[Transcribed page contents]
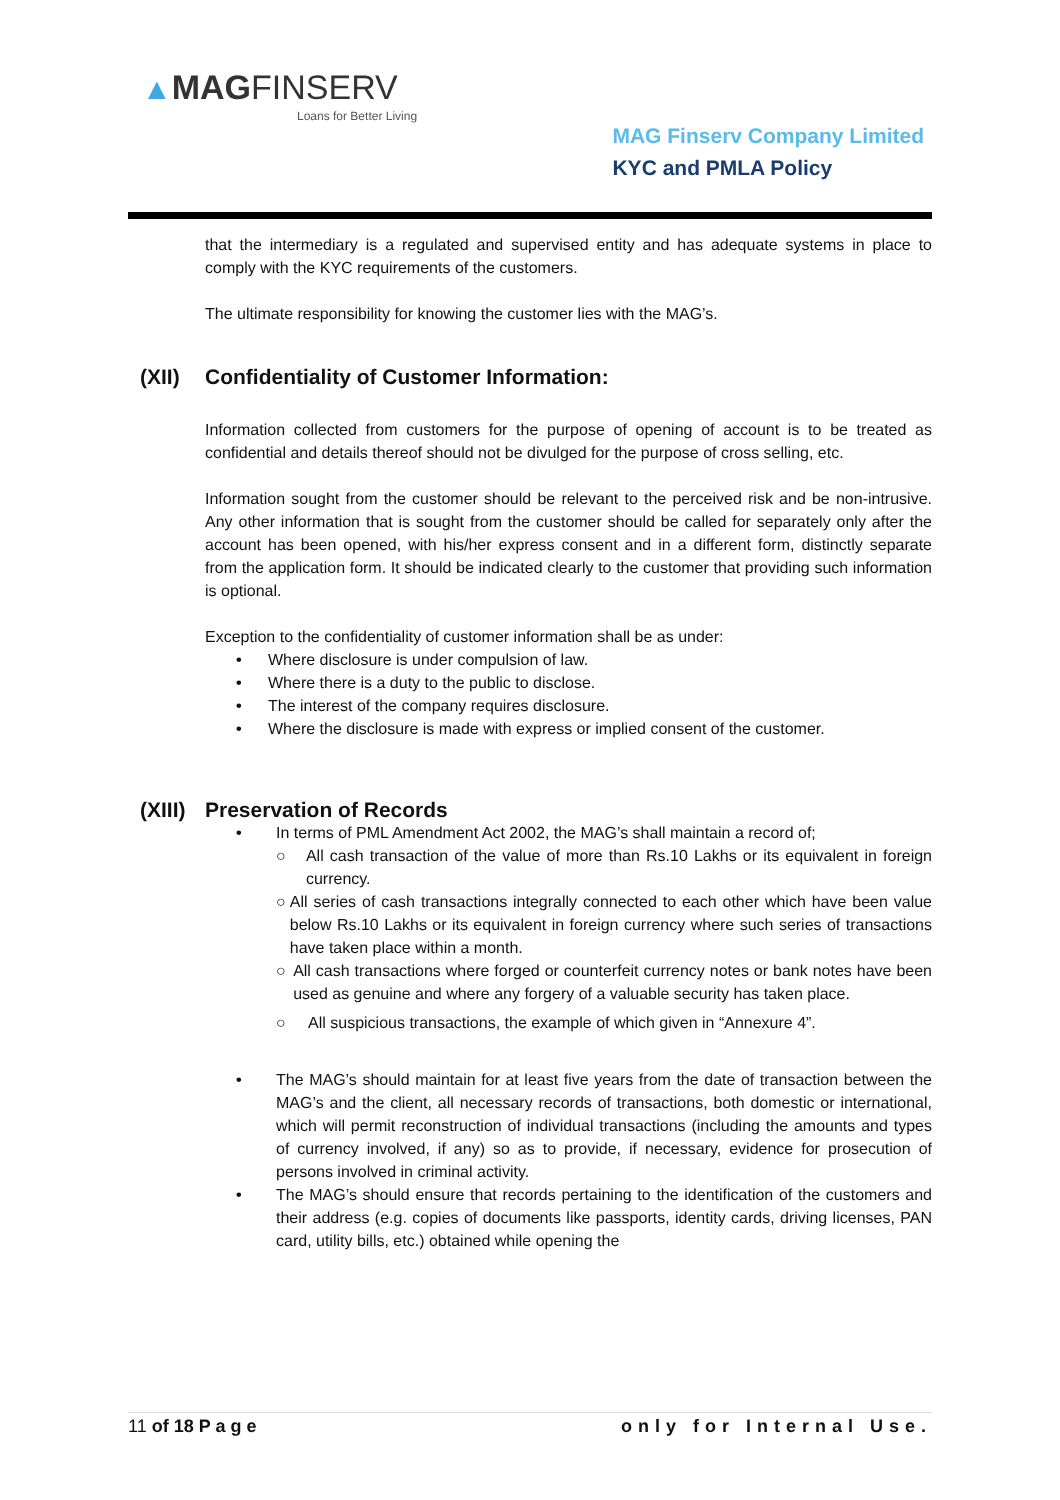▲MAG FINSERV
Loans for Better Living
MAG Finserv Company Limited
KYC and PMLA Policy
that the intermediary is a regulated and supervised entity and has adequate systems in place to comply with the KYC requirements of the customers.
The ultimate responsibility for knowing the customer lies with the MAG’s.
(XII) Confidentiality of Customer Information:
Information collected from customers for the purpose of opening of account is to be treated as confidential and details thereof should not be divulged for the purpose of cross selling, etc.
Information sought from the customer should be relevant to the perceived risk and be non-intrusive. Any other information that is sought from the customer should be called for separately only after the account has been opened, with his/her express consent and in a different form, distinctly separate from the application form. It should be indicated clearly to the customer that providing such information is optional.
Exception to the confidentiality of customer information shall be as under:
• Where disclosure is under compulsion of law.
• Where there is a duty to the public to disclose.
• The interest of the company requires disclosure.
• Where the disclosure is made with express or implied consent of the customer.
(XIII) Preservation of Records
• In terms of PML Amendment Act 2002, the MAG’s shall maintain a record of;
○ All cash transaction of the value of more than Rs.10 Lakhs or its equivalent in foreign currency.
○ All series of cash transactions integrally connected to each other which have been value below Rs.10 Lakhs or its equivalent in foreign currency where such series of transactions have taken place within a month.
○ All cash transactions where forged or counterfeit currency notes or bank notes have been used as genuine and where any forgery of a valuable security has taken place.
○ All suspicious transactions, the example of which given in “Annexure 4”.
• The MAG’s should maintain for at least five years from the date of transaction between the MAG’s and the client, all necessary records of transactions, both domestic or international, which will permit reconstruction of individual transactions (including the amounts and types of currency involved, if any) so as to provide, if necessary, evidence for prosecution of persons involved in criminal activity.
• The MAG’s should ensure that records pertaining to the identification of the customers and their address (e.g. copies of documents like passports, identity cards, driving licenses, PAN card, utility bills, etc.) obtained while opening the
11 of 18 P a g e only for Internal Use.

> [YOUR TASK]
With pictures removed, write out exactly each line of the entries from the first through the line that holds "suspicious transactions, the".

> [SOLUTION]
▲MAG FINSERV
Loans for Better Living
MAG Finserv Company Limited
KYC and PMLA Policy
that the intermediary is a regulated and supervised entity and has adequate systems in place to comply with the KYC requirements of the customers.
The ultimate responsibility for knowing the customer lies with the MAG’s.
(XII) Confidentiality of Customer Information:
Information collected from customers for the purpose of opening of account is to be treated as confidential and details thereof should not be divulged for the purpose of cross selling, etc.
Information sought from the customer should be relevant to the perceived risk and be non-intrusive. Any other information that is sought from the customer should be called for separately only after the account has been opened, with his/her express consent and in a different form, distinctly separate from the application form. It should be indicated clearly to the customer that providing such information is optional.
Exception to the confidentiality of customer information shall be as under:
• Where disclosure is under compulsion of law.
• Where there is a duty to the public to disclose.
• The interest of the company requires disclosure.
• Where the disclosure is made with express or implied consent of the customer.
(XIII) Preservation of Records
• In terms of PML Amendment Act 2002, the MAG’s shall maintain a record of;
○ All cash transaction of the value of more than Rs.10 Lakhs or its equivalent in foreign currency.
○ All series of cash transactions integrally connected to each other which have been value below Rs.10 Lakhs or its equivalent in foreign currency where such series of transactions have taken place within a month.
○ All cash transactions where forged or counterfeit currency notes or bank notes have been used as genuine and where any forgery of a valuable security has taken place.
○ All suspicious transactions, the example of which given in “Annexure 4”.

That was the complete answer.